El justo tiempo de la revolución (III). Interrumpir el tiempo, recomponerse en otra parte.
Imagen: Krasnyi Collective
” A raíz de participar en la preparación del Seminario de ovni archivos (@ovni_archivos) en La Base (@ateneu_base):
“El tiempo justo de la revolución. Por un proceso destituyente”, a
principios de noviembre, donde se invitó a los investigadores Marcello
Tarì y Andrea Cavalletti, Vicente Barbarroja nos ha hecho llegar esta
breve serie de artículos para provocar el debate en torno a cuestiones
olvidadas y a la vez presentes en las luchas y la vida que compartimos. —
Del pasado lo más importante es lo que olvidamos.”
«En la lucha –escribe Marx– esta
masa se une, se constituye en clase para sí misma». Entonces, la
auténtica constitución de clase no sucede antes de la lucha, ni a través
de ella, sino en medio de la lucha (dans la lutte). Sin embargo, esa
lucha no es un simple enfrentamiento. Marx identifica el aspecto
esencial de la resistencia obrera: esta no tiende al mantenimiento del
salario sino de la coalición. Con la coalición, que «hace que concluya
la competencia de los obreros entre sí», comienza la solidaridad,
comienza, digamos, la distensión o relajamiento, y algo se vuelve
invisible.
Andrea Cavalletti, Clase. El despertar de la multitud
Disparar a los relojes
Furio Jesi propone, siguiendo a Rosa
Luxemburg frente a Lenin, dejar de pensar en la revolución como algo que
se cumple de una vez por todas, y acoger el eterno retorno de la
revolución como algo que nos puede evitar permanecer atrapados en la
repetición de la catástrofe que es Occidente. El «eterno retorno de la
revolución» significa dejar de pensar que está llegará en algún momento
del futuro como una solución apocalíptica a todos los problemas.

* [SECCIÓN DE DATOS]:
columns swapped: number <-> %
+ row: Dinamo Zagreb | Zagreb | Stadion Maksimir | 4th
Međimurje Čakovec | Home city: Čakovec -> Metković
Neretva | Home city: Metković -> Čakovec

* [TAREA ASIGNADA 1]:
Enumera todas las personas que aparecen nombradas en el fragmento sobre el tiempo de la revolución.
* [TAREA ASIGNADA 2]:
Prosigue el fragmento sobre el tiempo de la revolución a partir de su última oración.
El material no tiene ningún papel en esto.

* [RESULTADO 1]:
Marcello Tarì, Andrea Cavalletti, Vicente Barbarroja, Marx, Furio Jesi, Rosa Luxemburg, Lenin

* [RESULTADO 2]:
Significa empezar a reconocerla como un proceso abierto, «que dura años e
incluso décadas», y que consiste en el minado constante de las
condiciones del poder y en la afirmación despierta de lo que ya
existe entre nosotras. Si el proceso revolucionario no existe ya,
entonces no existirá nunca. En este sentido, si la revolución, dentro
del análisis de las fuerzas visibles en la política clásica, es preparar
el mañana y no salir del ayer, la revuelta, «que suspende el tiempo
histórico», remueve el antes de ayer y convoca, como una epifanía, al
pasado mañana. Al ya no ser capitalista de los mundos futuros.
En la revuelta, dice Jesi, «uno deja de
estar solo en la ciudad», las peleas míticas individuales se vuelven
«espacio simbólico común». Durante la insurrección: «La batalla entre el
bien y el mal, entre supervivencia y muerte, entre éxito y fracaso, en
la que cada uno está a diario comprometido como individuo, se identifica
con la batalla de toda la comunidad: todos tienen las mismas armas,
todos enfrentan los mismos obstáculos y el mismo enemigo. Todos
experimentan la epifanía de los mismos símbolos». El espacio simbólico
común se convierte en un «refugio respecto del tiempo histórico donde
toda una comunidad encuentra una escapatoria» (Furio Jesi, Spartakus. Simbología de la revuelta).
La revolución que viene es tanto para Jesi como para Benjamin un freno
al tren de la historia occidental, una salida de las tensiones ocultas
de la civilización. «La revolución libera del hechizo a la ciudad»
(Benjamin, Libro de los Pasajes).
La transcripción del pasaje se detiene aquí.